Le gouvernement a voulu mettre l'accent sur les deux-roues motorisés. Les pouvoirs publics sont partis d'un constat sans appel : plus d'un quart (28 %) des personnes qui se tuent sur les routes sont usagers d'un deux-roues motorisé. Une proportion d'autant plus importante que l'ensemble de ces véhicules représente, selon le ministère des transports, moins de 2 % du trafic, en kilométrage parcouru.
Ainsi, pour prévenir les "futurs comportements à risque", le comité interministériel de la sécurité routière (CISR) préconise quelques mesures.
- La plus importante consiste à mettre un terme au débridage des moteurs de cyclomoteurs (mobylettes ou scooters de moins de 50 cc) en créant une infraction spécifique passible d'une amende de 135 euros.

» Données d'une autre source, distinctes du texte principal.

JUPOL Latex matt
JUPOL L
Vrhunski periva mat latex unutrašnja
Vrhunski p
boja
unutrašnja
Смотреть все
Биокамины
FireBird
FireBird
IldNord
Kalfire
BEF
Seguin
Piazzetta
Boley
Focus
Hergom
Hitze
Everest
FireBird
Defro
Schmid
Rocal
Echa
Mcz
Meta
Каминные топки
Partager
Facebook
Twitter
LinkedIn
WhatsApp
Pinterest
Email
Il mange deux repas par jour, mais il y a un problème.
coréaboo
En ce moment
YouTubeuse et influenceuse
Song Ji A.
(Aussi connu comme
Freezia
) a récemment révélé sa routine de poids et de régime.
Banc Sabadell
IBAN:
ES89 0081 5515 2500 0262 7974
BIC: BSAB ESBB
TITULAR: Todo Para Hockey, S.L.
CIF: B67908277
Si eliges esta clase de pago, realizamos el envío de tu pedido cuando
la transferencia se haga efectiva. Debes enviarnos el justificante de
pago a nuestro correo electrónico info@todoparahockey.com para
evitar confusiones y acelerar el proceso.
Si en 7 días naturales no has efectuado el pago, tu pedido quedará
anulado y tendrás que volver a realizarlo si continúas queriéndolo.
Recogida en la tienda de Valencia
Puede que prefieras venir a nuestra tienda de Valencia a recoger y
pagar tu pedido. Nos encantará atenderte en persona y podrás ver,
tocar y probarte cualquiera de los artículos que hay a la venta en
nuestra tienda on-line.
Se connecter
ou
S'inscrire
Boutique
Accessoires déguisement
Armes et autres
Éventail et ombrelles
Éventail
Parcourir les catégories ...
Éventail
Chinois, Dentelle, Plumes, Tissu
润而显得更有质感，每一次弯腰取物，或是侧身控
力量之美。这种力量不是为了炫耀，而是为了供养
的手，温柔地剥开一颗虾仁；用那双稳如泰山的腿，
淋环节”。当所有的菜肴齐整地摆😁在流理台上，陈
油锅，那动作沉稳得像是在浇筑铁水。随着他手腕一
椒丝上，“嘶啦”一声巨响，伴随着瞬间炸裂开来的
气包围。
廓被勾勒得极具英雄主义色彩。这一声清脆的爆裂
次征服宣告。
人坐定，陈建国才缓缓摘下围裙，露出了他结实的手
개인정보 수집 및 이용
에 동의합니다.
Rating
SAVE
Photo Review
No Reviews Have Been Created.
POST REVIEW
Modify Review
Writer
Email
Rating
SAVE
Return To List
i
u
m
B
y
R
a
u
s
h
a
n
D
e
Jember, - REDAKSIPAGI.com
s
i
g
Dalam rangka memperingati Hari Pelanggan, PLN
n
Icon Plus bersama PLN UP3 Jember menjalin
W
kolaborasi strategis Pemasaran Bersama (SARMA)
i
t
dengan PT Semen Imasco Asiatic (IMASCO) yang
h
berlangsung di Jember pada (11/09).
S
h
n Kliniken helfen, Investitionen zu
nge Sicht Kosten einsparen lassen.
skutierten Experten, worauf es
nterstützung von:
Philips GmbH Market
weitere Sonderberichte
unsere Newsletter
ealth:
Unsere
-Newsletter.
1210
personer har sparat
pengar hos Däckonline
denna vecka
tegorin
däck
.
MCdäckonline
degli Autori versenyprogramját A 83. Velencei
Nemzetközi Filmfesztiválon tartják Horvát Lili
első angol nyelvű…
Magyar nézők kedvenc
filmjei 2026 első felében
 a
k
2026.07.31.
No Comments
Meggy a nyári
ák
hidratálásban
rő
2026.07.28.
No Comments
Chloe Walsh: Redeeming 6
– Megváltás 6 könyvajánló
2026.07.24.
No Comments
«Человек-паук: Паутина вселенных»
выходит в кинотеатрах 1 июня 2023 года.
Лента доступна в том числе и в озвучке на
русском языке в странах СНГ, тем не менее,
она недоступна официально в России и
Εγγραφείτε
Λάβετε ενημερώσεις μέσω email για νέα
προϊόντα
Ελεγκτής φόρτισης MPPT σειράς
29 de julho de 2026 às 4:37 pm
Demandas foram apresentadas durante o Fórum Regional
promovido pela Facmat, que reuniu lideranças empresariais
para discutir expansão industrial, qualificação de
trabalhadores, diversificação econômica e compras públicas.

Le débridage est théoriquement interdit et les engins sont homologués pour rouler à 45 km/h. Pourtant, dans les faits, selon une estimation de la Fédération française des motards en colère (FFMC), plus de 80 % des cyclomoteurs seraient aujourd'hui débridés et capables d'atteindre des vitesses supérieures à 80 km/h. Les chiffres communiqués par le CISR indiquent que plus de 50 % des cyclomoteurs accidentés sont débridés.
- En dehors des contrôles effectués par les forces de l'ordre, les "débridages" pourront être constatés lors de contrôles techniques qui seront désormais obligatoires tous les 2 ans à partir de la 2ème année de mise en circulation. Cette 2ème mesure coûterait entre 50 et 60 euros à chaque cyclomotoriste.
- L'accent va être également mis sur la formation à la conduite des deux-roues qui va passer, pour chaque titulaire d'un permis B obtenu après 2007, de 3 heures à 7 heures.